Case: Nix v. Hedden, 149 U.S. 304 (1893)
Issue: Is a tomato a fruit or a vegetable for purposes of assessment under the Tariff Act of 1883?
The Tariff Act of 1883 imposes a duty on “vegetables in their natural state, or in salt or brine, not specially enumerated or provided for in this act, ten per centum ad valorem.” The Act exempts from duty “[f]ruits, greens, ripe, or dried, not specifically enumerated or provided for in this act.”
As children, we all engage in the “intellectual” debate of whether we ought to classify tomatoes as fruits or vegetables. From the outset, we view tomatoes as vegetables because (1) they are not sweet like fruits and (2) we use them like other vegetables. However, at some point, we all learn that the botanical sciences classify tomatoes as fruits. We leverage this new-found knowledge in this definitional dispute, generally unaware that the Supreme Court resolved it (at least from a legal perspective) in 1893.
Nix v. Hedden is the classic example of “ordinary usage” in statutory interpretation. Writing for the Court, Justice Gray observes that neither “fruit” nor “vegetable” has acquired any special meaning in commerce. Therefore, these terms “must receive their ordinary meaning.” Justice Gray concedes that, “[b]otanically speaking, tomatoes are the fruit of a vine, just as are cucumbers, squashes, beans, and peas.” Yet he nevertheless concludes that ordinary usage suggests that tomatoes are vegetables.

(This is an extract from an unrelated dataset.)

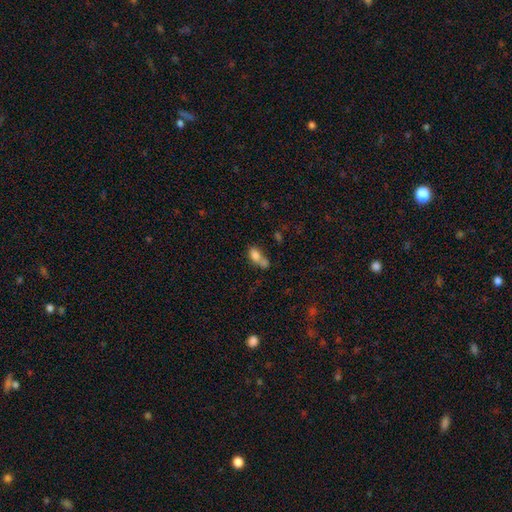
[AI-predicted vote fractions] smooth_or_featured: smooth (p=0.75) [alt: featured or disk p=0.14]
how_rounded: in between (p=0.78) [alt: round p=0.14]
merging: merger (p=0.52) [alt: none p=0.23]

Tomatoes “are grown in kitchen gardens, and which, whether eaten cooked or raw, are, like potatoes, carrots, parsnips, turnips, beets, cauliflower, cabbage, celery, and lettuce, usually served at dinner in, with, or after the soup, fish, or meats which constitute the principal part of the repast, and not, like fruits generally, as dessert.” In sum, tomatoes are used as vegetables and, therefore, should be classified as such in the case of statutory ambiguity.